'''
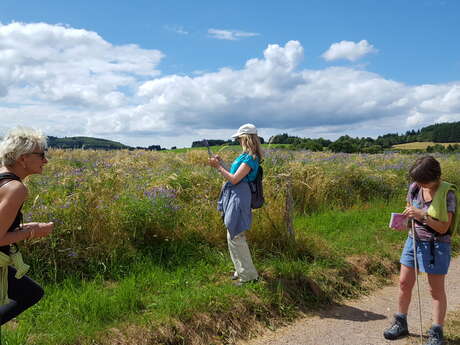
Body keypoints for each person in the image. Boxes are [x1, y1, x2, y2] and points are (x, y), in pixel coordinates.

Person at [384, 156, 458, 345]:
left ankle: (436, 332)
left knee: (435, 291)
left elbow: (443, 228)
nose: (420, 184)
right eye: (417, 180)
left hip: (437, 246)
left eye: (424, 181)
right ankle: (400, 323)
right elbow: (410, 210)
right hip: (413, 241)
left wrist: (421, 216)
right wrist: (403, 220)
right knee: (403, 283)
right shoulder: (415, 188)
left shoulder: (447, 193)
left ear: (436, 177)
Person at [0, 127, 53, 325]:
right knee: (31, 293)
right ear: (23, 158)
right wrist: (33, 232)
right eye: (41, 155)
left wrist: (29, 226)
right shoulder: (15, 188)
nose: (45, 161)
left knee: (30, 292)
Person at [209, 123, 262, 286]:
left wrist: (218, 167)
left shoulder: (250, 158)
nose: (238, 141)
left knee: (235, 234)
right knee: (232, 233)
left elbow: (234, 179)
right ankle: (240, 270)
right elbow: (233, 174)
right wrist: (222, 163)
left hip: (240, 195)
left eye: (239, 139)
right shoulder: (244, 157)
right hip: (235, 194)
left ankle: (249, 276)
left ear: (246, 139)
'''
» GOAL OF THE EXERCISE:
Scan the records for the string "ankle" and show every line that contains it.

» RESPONSE:
left ankle: (436, 332)
right ankle: (400, 323)
right ankle: (240, 270)
left ankle: (249, 276)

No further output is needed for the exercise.